In a special meeting, City Council discussed a proposed repeal of the hotel tax deferral it created two years ago. It also received presentations on tax revenue projections and on the proposed budget, which is now online.

The three hotels in Galt have been allowed to defer payments of the transient occupancy tax (TOT) since a Council ordinance in May 2020. If the city were to end its state of emergency or repeal the deferral, the hotels would have until the end of the next quarter to pay.

Vice Mayor Paul Sandhu, owner of the Best Western hotel in Galt, recused himself from the discussion.

According to City Manager Lorenzo Hines Jr., two of the hotels have chosen to defer payments amounting to about $280,000 to $300,000, while the third has continued to pay.

Should Council approve the repeal, staff recommended setting the effective date for July 1, the start of the third quarter.

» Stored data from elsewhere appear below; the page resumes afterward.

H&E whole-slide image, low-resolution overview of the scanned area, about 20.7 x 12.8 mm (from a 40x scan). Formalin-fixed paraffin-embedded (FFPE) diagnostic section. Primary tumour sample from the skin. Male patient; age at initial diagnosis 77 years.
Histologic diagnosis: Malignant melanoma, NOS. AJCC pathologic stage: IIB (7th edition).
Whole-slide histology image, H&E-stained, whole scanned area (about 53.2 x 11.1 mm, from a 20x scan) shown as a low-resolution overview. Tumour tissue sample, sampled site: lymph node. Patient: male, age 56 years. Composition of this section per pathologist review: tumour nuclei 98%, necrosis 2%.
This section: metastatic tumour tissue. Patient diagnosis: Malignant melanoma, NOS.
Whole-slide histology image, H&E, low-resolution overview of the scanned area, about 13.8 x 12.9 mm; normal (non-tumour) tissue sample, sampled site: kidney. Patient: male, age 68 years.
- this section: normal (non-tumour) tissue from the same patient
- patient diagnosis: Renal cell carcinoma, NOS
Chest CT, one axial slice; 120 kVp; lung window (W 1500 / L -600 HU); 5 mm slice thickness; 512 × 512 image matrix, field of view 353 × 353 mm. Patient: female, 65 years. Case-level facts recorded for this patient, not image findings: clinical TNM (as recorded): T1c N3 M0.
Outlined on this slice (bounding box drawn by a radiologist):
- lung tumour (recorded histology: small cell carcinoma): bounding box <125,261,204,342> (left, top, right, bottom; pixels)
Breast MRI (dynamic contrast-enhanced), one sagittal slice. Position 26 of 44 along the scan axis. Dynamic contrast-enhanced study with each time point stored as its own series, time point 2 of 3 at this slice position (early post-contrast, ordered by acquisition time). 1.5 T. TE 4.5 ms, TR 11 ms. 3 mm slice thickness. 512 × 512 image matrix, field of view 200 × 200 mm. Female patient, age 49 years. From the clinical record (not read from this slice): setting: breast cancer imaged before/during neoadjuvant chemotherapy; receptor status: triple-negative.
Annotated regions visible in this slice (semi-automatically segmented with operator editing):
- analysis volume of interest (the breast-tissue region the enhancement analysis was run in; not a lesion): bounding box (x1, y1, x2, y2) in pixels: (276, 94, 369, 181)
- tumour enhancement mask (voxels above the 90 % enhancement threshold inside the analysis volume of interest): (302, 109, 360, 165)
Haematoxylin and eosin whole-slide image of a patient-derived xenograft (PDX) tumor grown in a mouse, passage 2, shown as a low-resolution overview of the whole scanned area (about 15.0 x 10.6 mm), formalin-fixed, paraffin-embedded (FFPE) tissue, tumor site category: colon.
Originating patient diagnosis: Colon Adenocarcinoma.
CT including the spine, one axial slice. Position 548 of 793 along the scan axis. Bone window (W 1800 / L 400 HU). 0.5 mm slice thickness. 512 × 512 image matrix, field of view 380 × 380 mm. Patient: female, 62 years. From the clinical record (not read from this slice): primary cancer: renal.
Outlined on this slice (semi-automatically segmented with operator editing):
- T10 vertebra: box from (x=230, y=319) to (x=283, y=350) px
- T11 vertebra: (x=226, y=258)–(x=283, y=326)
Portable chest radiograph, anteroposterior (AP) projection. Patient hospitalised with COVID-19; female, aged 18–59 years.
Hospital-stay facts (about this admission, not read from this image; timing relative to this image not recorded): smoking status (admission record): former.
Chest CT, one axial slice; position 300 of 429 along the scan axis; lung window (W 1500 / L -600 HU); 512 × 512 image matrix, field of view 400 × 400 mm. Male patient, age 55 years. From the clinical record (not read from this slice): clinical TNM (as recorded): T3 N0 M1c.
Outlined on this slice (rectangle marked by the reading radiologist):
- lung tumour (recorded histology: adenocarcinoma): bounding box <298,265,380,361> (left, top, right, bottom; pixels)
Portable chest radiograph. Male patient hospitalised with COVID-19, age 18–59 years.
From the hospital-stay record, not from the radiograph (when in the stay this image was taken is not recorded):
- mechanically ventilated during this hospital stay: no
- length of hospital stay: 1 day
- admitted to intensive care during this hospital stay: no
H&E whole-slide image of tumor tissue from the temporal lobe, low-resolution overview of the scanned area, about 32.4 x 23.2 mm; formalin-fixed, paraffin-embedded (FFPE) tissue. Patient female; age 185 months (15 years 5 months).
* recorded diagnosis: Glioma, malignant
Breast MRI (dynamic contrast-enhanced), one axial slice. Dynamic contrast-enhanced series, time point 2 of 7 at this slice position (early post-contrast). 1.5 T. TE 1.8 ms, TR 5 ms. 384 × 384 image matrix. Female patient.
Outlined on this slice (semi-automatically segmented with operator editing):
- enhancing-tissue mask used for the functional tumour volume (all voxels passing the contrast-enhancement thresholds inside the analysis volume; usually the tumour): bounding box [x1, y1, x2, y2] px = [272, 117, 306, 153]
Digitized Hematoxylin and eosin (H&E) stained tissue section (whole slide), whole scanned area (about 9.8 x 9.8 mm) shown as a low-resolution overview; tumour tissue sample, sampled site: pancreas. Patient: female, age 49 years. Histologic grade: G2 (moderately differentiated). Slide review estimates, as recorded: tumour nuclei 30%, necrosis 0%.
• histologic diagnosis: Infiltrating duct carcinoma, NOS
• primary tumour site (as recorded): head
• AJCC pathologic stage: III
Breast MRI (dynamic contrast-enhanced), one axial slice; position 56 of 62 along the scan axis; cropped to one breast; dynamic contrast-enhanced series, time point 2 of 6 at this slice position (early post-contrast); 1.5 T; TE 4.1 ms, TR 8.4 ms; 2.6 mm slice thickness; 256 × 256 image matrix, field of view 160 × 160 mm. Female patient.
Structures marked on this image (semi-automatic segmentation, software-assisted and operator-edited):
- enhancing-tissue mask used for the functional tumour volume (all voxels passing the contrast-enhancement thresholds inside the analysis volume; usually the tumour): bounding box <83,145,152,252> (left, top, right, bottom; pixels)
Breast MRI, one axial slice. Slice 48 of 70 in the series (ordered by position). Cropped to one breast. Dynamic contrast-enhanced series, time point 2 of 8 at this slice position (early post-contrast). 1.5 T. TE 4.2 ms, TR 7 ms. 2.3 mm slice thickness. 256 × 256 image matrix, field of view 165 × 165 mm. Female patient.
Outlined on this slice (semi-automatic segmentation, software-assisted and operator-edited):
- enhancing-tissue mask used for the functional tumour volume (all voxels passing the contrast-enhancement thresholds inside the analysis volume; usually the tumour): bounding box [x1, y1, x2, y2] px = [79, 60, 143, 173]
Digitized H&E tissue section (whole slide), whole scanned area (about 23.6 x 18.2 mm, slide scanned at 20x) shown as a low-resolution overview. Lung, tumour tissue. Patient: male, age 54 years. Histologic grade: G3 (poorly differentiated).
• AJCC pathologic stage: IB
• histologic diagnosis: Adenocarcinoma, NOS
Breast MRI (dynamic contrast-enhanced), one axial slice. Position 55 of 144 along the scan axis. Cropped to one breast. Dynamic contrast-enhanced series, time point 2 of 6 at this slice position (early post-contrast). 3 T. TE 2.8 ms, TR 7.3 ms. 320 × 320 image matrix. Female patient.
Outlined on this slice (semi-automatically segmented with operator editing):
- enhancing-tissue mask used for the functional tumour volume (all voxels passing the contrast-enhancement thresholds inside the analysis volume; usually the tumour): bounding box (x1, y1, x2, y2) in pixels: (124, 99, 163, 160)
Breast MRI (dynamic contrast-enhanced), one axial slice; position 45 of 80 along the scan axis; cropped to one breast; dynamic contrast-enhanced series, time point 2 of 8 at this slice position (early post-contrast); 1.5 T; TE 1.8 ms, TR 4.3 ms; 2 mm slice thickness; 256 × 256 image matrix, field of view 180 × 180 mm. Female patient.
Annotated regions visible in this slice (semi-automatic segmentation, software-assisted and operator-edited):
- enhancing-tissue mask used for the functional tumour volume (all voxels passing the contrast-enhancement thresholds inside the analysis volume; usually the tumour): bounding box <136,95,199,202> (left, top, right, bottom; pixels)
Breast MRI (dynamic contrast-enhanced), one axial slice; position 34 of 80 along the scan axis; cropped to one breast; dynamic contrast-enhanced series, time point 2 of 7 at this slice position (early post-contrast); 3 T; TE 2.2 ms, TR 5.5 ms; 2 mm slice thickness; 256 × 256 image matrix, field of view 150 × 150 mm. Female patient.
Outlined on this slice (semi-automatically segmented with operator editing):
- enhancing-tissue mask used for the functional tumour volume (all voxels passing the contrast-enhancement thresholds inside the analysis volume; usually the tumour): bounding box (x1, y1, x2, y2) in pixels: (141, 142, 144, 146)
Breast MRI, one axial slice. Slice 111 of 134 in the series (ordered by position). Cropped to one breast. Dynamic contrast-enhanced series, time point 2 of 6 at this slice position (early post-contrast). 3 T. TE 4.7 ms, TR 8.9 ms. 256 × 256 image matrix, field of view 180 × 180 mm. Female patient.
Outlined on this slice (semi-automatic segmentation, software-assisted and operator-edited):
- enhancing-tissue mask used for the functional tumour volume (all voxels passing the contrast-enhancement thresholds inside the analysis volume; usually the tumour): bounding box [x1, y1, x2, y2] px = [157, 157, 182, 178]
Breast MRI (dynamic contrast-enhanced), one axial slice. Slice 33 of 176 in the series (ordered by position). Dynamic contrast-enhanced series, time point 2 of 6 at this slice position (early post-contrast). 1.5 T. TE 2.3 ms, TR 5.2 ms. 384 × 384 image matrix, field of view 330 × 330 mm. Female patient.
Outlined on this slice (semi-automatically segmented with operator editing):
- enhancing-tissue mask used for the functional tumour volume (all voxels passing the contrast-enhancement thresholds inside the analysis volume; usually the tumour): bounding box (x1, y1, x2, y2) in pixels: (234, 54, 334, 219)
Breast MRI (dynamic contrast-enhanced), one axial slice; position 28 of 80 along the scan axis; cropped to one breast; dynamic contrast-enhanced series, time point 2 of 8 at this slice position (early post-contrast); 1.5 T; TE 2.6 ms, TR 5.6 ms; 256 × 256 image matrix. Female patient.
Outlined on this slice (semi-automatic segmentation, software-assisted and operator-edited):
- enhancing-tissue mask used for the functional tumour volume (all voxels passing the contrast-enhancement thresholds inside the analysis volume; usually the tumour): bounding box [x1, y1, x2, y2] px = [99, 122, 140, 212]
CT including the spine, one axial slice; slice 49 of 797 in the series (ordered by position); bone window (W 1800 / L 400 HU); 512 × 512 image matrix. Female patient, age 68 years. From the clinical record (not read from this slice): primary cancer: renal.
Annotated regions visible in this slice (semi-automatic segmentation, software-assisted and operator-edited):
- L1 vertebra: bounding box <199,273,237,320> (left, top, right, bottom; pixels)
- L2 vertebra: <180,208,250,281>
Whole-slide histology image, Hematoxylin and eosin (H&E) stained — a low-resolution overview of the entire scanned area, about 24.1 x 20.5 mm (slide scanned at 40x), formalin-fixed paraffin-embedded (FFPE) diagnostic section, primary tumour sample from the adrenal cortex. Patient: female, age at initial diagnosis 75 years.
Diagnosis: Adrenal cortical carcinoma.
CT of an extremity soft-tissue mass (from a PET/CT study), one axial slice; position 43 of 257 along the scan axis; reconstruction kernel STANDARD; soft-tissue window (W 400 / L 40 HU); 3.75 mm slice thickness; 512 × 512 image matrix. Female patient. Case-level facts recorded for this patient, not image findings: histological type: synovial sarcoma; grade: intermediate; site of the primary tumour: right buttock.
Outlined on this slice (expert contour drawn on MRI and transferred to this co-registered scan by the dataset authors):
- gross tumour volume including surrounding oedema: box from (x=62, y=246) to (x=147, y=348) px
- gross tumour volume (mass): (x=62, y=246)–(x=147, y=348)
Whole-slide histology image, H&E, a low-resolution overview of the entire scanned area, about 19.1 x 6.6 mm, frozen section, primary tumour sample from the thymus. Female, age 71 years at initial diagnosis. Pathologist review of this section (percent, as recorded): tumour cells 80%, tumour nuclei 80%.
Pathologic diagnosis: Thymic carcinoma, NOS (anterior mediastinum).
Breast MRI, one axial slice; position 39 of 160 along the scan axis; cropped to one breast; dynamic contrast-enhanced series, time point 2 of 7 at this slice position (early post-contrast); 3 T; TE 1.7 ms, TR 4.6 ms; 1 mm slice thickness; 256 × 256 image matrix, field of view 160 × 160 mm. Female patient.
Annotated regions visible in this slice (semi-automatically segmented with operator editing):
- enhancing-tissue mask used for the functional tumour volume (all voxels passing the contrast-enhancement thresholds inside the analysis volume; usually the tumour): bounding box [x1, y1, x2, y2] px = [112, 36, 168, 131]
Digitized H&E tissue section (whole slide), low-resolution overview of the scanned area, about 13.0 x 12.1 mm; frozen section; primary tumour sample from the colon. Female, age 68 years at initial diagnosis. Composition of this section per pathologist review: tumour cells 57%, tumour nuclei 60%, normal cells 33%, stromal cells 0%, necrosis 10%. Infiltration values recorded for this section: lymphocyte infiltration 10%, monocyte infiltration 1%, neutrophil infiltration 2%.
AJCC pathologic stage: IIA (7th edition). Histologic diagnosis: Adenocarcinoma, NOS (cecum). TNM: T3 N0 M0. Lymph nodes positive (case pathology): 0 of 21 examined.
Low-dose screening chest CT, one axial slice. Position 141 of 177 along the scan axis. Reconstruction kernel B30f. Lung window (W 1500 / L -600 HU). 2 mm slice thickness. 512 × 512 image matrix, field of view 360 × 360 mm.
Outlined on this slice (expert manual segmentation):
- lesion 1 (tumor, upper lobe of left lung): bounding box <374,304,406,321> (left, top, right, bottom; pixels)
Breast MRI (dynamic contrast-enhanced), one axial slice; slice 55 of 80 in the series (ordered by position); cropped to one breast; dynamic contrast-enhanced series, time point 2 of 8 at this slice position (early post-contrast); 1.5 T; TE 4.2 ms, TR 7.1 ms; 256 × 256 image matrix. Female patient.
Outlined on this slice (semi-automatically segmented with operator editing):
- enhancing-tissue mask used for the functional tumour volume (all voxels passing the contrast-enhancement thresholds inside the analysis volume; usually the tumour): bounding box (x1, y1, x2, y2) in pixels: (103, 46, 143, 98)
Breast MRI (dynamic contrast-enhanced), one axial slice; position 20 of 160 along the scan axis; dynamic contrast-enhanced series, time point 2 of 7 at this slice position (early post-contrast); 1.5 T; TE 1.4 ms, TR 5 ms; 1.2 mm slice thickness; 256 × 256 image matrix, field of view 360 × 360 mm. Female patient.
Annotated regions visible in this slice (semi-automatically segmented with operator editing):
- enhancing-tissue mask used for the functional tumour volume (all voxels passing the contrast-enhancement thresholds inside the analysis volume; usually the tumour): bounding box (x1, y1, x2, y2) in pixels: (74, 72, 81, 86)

This would give hotels through December, the end of the fourth quarter, to pay the deferred taxes.

An additional staff recommendation was to consider the tax deferral and the local emergency separately so that Sandhu could participate in discussion on the latter.

Hines said that, based on occupancy numbers, staff had not noted any “hardship” at the hotels.

Lozano asked whether staff had contacted the hotel owners about their ability to pay. Economic Development Manager Amie Mendes said they had not been contacted, but “they are aware that the deferral has the potential of going away.”

Mendes added that one of them had “shared some concern” over the payment timing. She said she could talk with interim City Attorney Frank Splendorio about possible “flexibility.”

Lozano suggested informing the owners of the deliberations and inviting them to speak at a Council meeting.

Mayor Shawn Farmer said the hotels may have been using the money from deferred payments to cover pandemic impacts, so “even though occupancy’s good right now and they’re back on their feet, (it) doesn’t mean that they necessarily have all that money.”

The matter was set to come before Council again on June 7 for more discussion.

Staff held a study session on the draft 2022-24 budget, announcing that the budget book is now available online. It can be accessed at bit.ly/GaltBudget (case sensitive).

“It’s a much more advanced process than our previous manually filed book,” Finance Director Matthew Boring said, “and we’re excited because we’ll be able to update it with future budget cycles instead of having one book we create every two years and then it sits there on a shelf.”

For fiscal year 2022-23, the city projects about $62.5 million in revenue and $54.5 million in expenses. For fiscal year 2023-24, it projects roughly $60.9 million in revenue and $57 million in expenditures.

Representatives of the firm that provides the city with long-term sales and property tax projections gave presentations on their methodology.

Wayne Padilla, a principal with HdL Companies, emphasized his and his colleagues’ previous experience as city finance directors.

Addressing sales tax, Padilla said that the biggest sources of Galt’s sales tax income are general consumer goods, gas stations, and county and state tax pools — each 18% of revenue. Business and industry make up 16%, and restaurants and hotels account for 12%.

Padilla noted that, unlike the Great Recession, which seriously reduced the city’s sales tax income, the pandemic has resulted in increases.

Nichole Cone, vice president of HdL affiliate HdL Coren & Cone, spoke about property tax. She said it can take as long as two years for a taxable change in a property to filter through the assessment process and affect the city’s property tax income.

Proposition 13 has made property tax more predictable, Cone said, by limiting it to 1% of a property’s value, and mandating that a property’s assessed value can grow by 2% or measured inflation, whichever is lower, each year. The exceptions to the inflation increases are new improvements and transfers of ownership.